From the records below, copy each line that has the word "enable" in it.

--- Source data ---
┌──
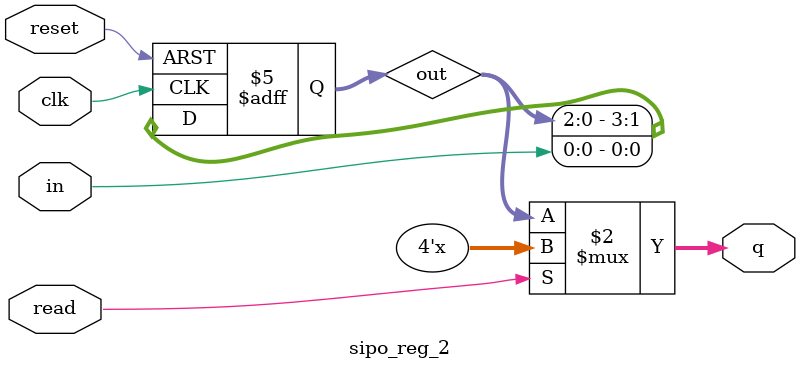
<source format=v>
`timescale 1ns / 1ps


module sipo_reg_2(
    input in,
    input clk,
    input reset,
    input read,
    output [3:0] q
    );
    reg [3:0] out;
    assign q = ~read ? out : 4'bzzzz; 
    always @(negedge clk or negedge reset) begin
        if(!reset) out <= 0;
        else
            out <= {out[2:0] , in};
    end
    
endmodule

</source>
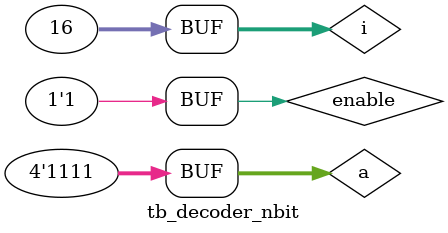
<source format=v>
`timescale 1us/1ns

module tb_decoder_nbit ();
	
	parameter dec_width = 4; 
	reg [dec_width-1:0] a;
	reg enable ;
	wire [2**dec_width-1:0] y;
	
	integer i; 
	
	//DUT instantiate 
	
	decoder_nbit
	#(.N(dec_width))
	DEC1
	(
		.a(a),
		.enable(enable),
		.y(y)
	);
	
	initial begin 
		$monitor ($time, "a = %d, enable = %b, y=%b", a, enable, y);
		#1; a=0; enable = 0;
		for (i = 0; i<2**dec_width; i=i+1) begin 
			#1; a=i; enable = 1;
		end 
	end 
endmodule 	
</source>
└──
--- Final answer ---
	reg enable ;
		.enable(enable),
		$monitor ($time, "a = %d, enable = %b, y=%b", a, enable, y);
		#1; a=0; enable = 0;
			#1; a=i; enable = 1;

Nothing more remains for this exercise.